WHAT THIS TASK INVOLVES:
In the items below, express the part that opens with the line containing "is not just a" and closes with the line containing "AI development. Firms" as a JSON list of strings, one string per line, with both end lines included and blank lines omitted.

****************************************

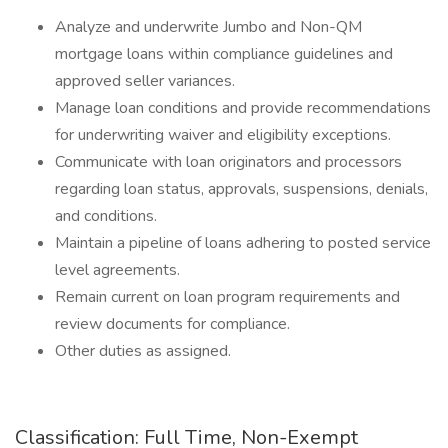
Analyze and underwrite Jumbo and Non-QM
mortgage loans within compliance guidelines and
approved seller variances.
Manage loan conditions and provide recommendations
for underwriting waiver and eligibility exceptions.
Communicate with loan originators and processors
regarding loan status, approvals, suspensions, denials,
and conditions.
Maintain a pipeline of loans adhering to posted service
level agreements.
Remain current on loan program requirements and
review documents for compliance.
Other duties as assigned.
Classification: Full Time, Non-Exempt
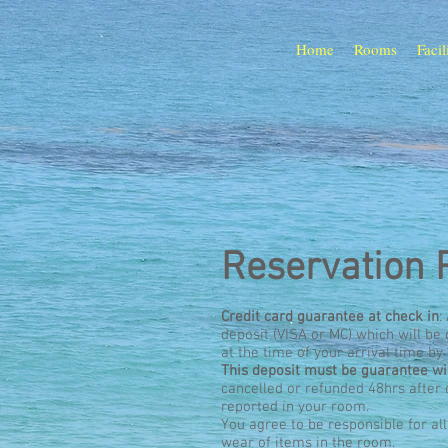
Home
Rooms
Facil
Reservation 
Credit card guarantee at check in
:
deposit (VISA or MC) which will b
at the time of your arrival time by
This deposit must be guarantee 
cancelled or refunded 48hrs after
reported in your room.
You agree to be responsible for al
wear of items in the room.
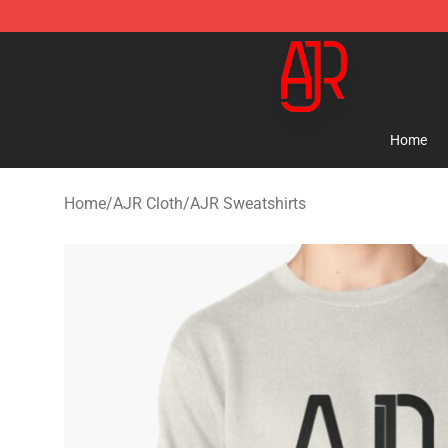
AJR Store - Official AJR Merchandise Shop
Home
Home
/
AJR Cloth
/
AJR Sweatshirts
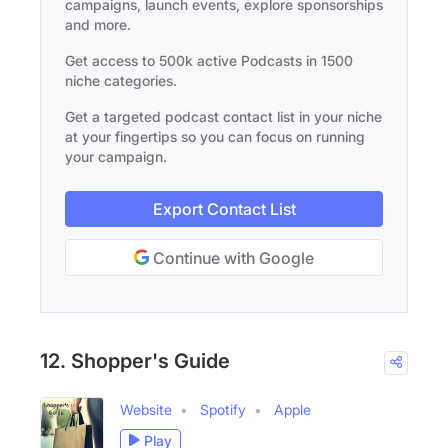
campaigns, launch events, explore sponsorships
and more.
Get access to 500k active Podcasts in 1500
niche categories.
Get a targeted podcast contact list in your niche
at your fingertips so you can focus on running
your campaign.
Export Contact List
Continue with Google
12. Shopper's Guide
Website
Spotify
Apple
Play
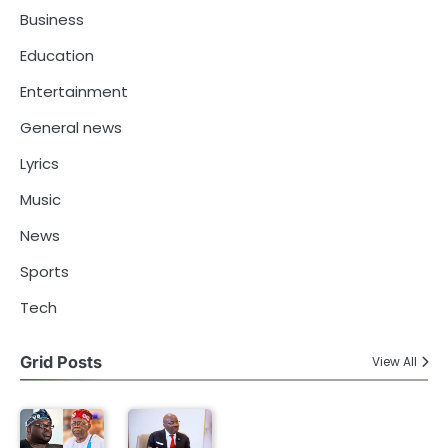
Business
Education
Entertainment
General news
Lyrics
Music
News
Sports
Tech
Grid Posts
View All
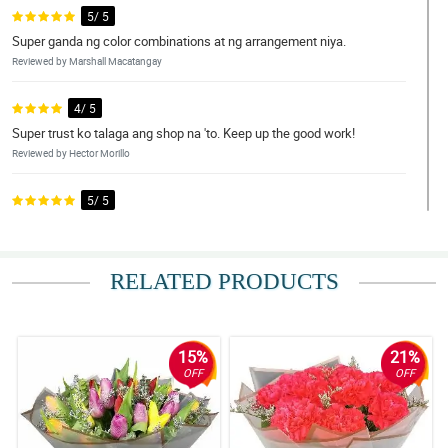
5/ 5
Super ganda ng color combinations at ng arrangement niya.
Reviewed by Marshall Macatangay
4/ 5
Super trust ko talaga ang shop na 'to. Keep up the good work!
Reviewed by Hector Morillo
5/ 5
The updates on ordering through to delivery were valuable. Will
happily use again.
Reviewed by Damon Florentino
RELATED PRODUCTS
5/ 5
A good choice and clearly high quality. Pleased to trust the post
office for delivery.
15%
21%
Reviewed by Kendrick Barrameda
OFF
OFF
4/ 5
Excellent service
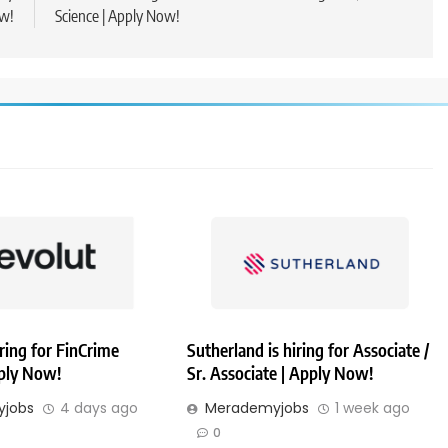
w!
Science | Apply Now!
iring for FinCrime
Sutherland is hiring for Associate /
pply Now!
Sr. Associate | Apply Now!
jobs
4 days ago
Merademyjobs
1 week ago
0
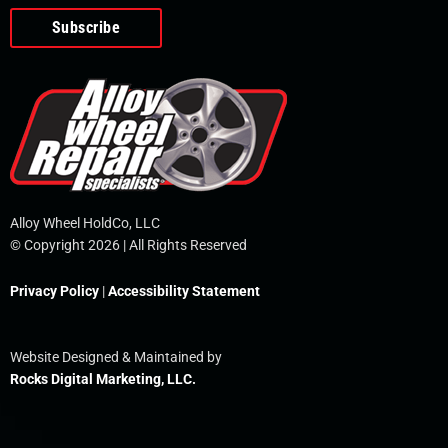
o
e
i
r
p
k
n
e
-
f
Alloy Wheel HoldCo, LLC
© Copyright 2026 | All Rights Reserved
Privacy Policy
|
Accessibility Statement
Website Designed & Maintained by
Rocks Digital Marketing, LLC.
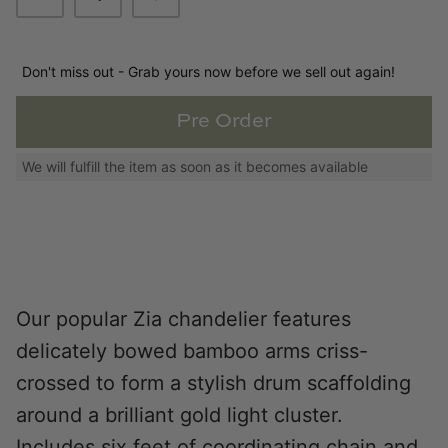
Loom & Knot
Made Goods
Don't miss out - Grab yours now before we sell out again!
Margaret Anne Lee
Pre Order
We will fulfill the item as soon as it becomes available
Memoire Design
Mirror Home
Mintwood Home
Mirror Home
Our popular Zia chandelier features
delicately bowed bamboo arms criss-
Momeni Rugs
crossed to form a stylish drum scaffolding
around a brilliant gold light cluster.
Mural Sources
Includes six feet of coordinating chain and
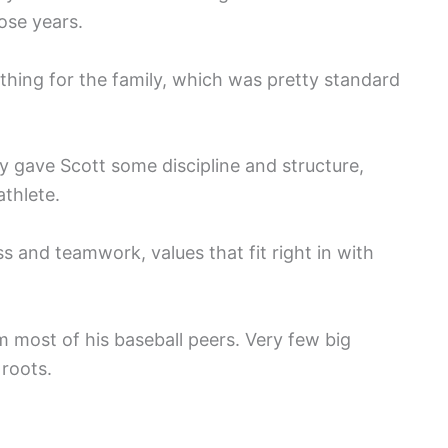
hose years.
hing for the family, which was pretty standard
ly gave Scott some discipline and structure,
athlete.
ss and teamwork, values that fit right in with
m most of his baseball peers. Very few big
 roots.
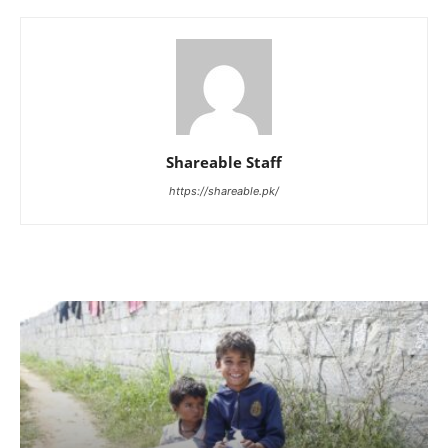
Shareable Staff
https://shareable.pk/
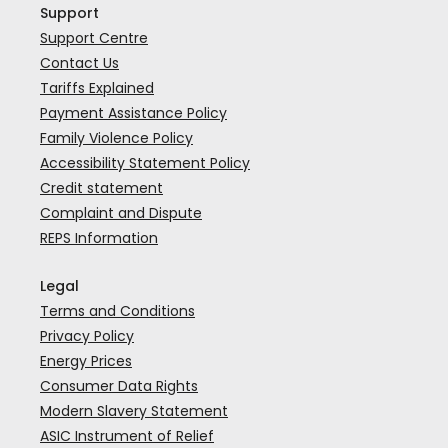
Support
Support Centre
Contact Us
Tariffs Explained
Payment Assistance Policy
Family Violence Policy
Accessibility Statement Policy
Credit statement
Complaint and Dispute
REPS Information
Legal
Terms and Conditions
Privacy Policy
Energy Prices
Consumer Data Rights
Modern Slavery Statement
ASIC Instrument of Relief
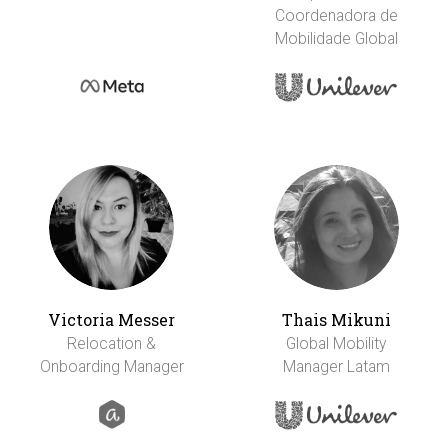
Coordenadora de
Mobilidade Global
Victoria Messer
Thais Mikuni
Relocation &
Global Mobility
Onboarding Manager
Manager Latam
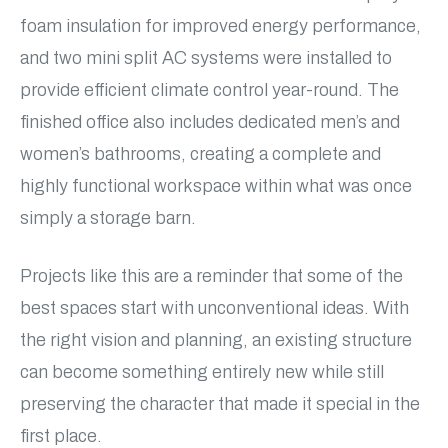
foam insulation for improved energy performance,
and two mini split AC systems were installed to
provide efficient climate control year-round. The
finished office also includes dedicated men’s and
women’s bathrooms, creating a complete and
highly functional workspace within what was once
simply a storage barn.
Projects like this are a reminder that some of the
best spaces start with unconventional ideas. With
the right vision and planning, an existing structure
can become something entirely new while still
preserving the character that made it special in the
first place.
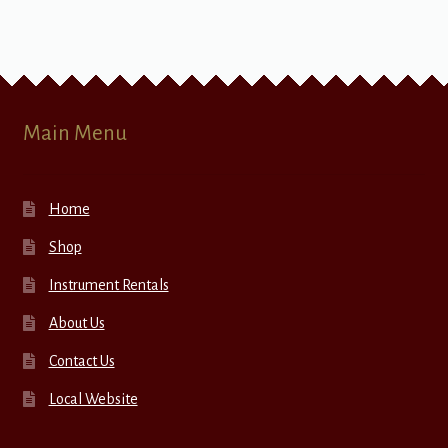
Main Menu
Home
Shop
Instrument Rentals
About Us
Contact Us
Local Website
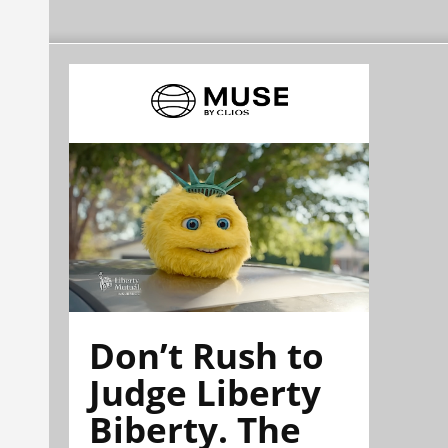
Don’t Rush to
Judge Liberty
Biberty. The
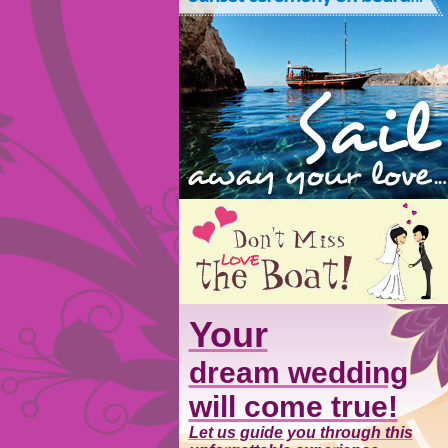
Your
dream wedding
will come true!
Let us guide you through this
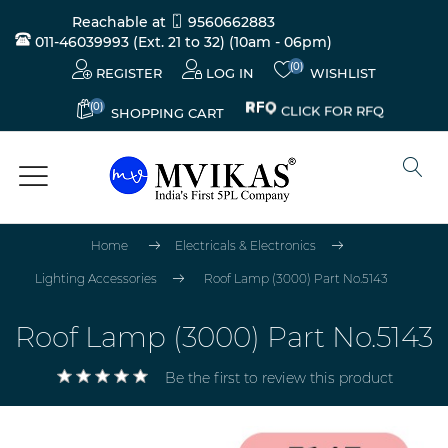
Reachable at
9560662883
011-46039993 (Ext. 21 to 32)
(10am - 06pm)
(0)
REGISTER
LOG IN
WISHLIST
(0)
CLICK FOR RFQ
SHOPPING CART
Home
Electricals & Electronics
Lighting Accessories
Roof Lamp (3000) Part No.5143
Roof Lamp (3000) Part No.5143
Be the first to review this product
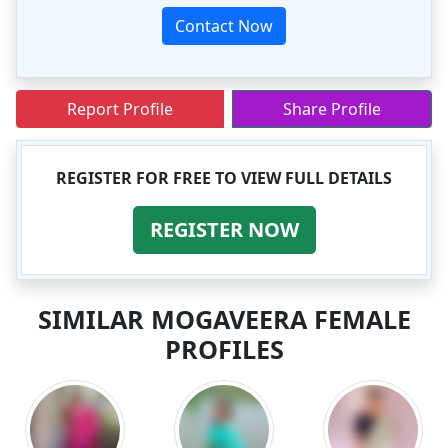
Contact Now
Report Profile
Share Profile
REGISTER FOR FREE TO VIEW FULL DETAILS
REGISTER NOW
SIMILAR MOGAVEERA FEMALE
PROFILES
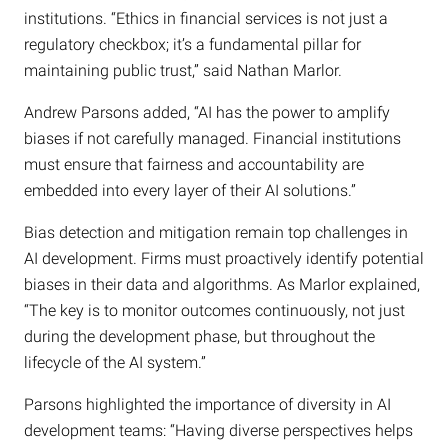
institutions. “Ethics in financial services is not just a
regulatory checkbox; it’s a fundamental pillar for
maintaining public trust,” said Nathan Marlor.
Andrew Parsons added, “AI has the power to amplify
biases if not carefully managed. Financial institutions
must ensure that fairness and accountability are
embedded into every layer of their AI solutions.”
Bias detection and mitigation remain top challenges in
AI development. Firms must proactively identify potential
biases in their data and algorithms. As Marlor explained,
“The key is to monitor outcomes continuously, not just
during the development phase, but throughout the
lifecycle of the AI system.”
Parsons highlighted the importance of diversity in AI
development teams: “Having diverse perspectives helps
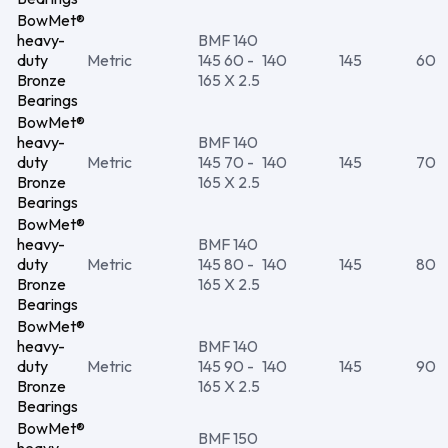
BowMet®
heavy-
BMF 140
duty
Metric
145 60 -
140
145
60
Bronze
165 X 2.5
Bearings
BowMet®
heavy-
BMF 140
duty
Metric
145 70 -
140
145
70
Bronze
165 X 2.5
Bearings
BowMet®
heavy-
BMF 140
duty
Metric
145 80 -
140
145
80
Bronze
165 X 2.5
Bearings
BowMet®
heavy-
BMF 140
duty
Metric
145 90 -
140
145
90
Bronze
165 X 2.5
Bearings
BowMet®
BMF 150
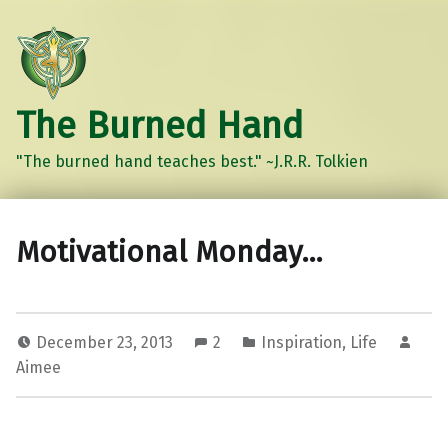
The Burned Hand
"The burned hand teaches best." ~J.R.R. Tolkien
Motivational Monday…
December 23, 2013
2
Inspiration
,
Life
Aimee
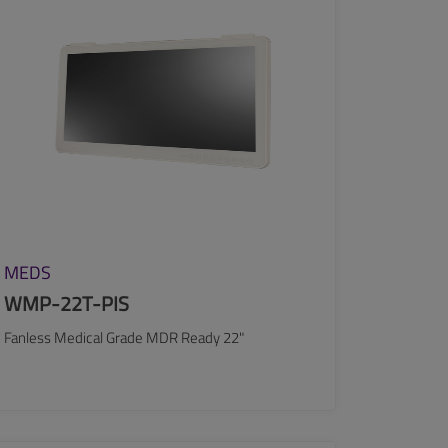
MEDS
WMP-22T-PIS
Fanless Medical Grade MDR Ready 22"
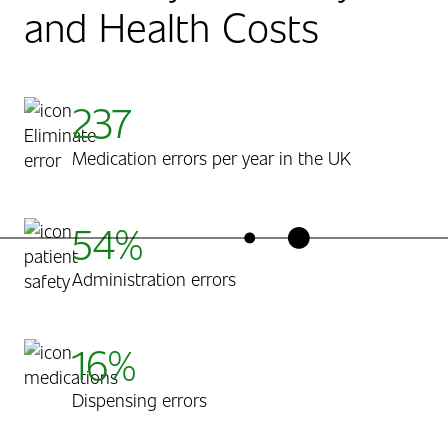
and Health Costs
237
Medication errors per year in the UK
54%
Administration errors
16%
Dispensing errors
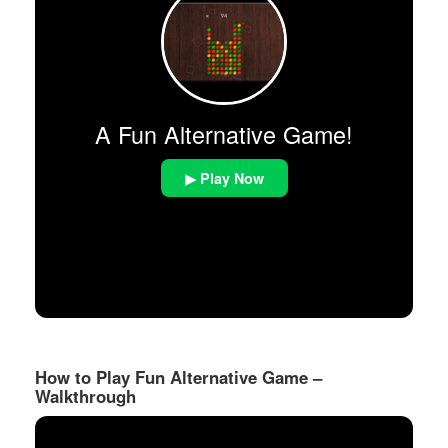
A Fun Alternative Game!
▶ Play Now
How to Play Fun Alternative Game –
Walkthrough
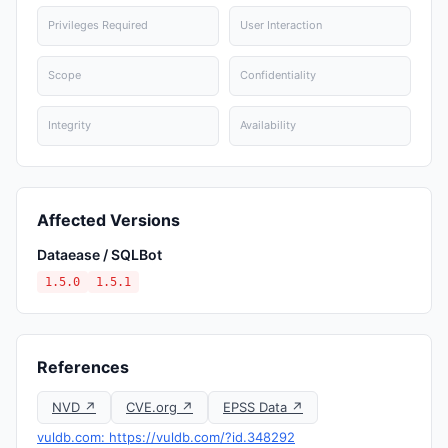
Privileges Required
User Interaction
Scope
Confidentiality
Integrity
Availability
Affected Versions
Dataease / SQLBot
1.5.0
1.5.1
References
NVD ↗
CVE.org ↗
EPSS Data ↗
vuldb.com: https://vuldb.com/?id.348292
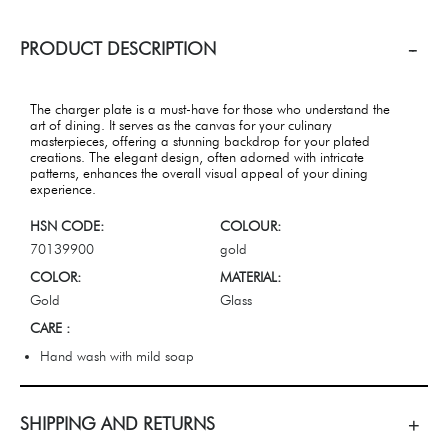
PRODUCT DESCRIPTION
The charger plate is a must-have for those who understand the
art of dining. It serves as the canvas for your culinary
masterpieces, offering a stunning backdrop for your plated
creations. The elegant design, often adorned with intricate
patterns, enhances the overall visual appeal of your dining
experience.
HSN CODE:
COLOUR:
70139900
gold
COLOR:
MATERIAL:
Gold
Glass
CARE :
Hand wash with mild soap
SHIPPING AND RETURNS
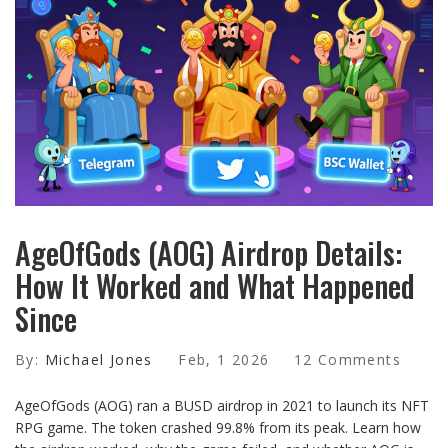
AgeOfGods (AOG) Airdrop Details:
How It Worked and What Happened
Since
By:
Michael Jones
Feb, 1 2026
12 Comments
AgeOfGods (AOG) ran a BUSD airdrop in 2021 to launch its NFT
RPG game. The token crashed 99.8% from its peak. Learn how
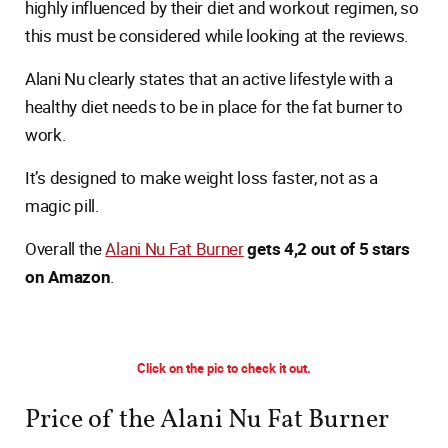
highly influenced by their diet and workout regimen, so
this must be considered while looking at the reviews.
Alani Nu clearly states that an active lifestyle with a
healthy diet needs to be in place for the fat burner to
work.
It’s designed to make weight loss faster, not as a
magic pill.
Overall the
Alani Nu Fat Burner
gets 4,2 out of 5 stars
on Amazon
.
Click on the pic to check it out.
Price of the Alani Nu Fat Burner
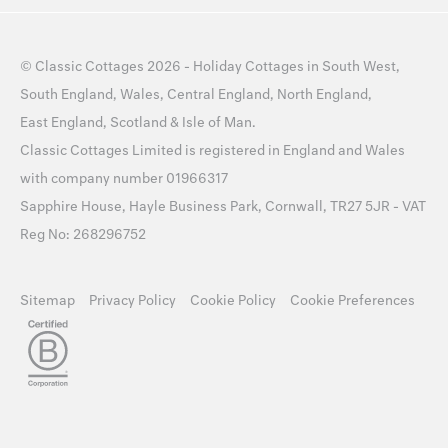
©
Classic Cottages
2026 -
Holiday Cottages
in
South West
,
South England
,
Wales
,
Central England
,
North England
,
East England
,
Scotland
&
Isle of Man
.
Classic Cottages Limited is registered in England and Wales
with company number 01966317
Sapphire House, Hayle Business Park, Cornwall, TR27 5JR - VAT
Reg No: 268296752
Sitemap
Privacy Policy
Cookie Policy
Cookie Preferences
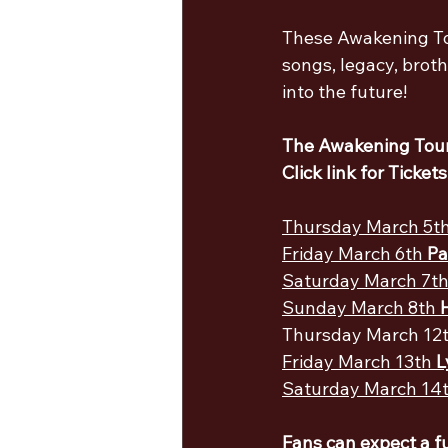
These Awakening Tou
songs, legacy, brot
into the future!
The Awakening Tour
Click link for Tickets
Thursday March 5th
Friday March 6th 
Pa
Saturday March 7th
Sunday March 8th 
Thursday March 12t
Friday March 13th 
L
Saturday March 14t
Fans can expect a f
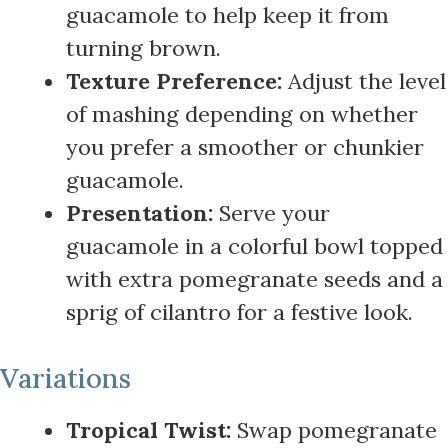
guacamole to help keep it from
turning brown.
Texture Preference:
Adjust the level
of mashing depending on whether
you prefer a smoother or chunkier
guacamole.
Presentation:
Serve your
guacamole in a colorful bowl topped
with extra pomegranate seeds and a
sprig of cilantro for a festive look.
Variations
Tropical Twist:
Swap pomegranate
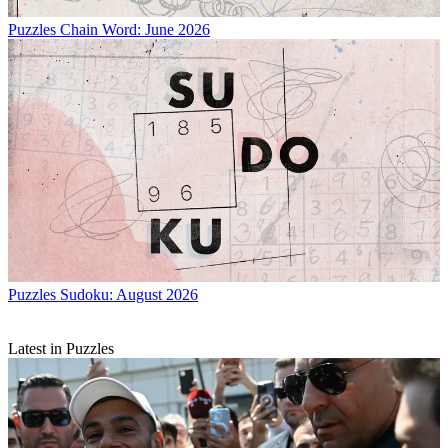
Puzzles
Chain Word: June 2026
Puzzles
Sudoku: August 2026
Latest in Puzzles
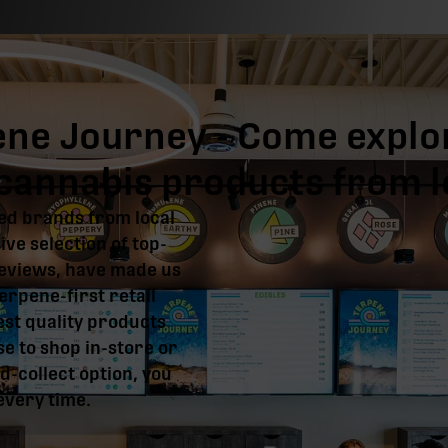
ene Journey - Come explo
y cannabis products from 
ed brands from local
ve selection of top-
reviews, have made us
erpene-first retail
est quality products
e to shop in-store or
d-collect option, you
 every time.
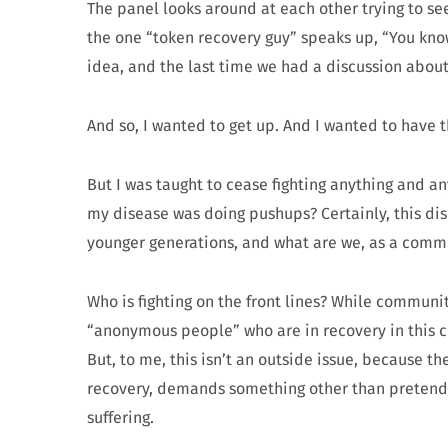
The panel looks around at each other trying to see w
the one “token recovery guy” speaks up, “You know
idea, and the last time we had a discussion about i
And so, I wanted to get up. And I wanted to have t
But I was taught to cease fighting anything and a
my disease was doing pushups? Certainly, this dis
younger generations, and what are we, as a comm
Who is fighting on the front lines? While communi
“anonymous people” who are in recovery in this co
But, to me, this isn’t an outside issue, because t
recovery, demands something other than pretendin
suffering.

****************************************

SOLUTION TO THIS TASK:
[
  "institutions. “Ethics in financial services is not just a",
  "regulatory checkbox; it’s a fundamental pillar for",
  "maintaining public trust,” said Nathan Marlor.",
  "Andrew Parsons added, “AI has the power to amplify",
  "biases if not carefully managed. Financial institutions",
  "must ensure that fairness and accountability are",
  "embedded into every layer of their AI solutions.”",
  "Bias detection and mitigation remain top challenges in",
  "AI development. Firms must proactively identify potential"
]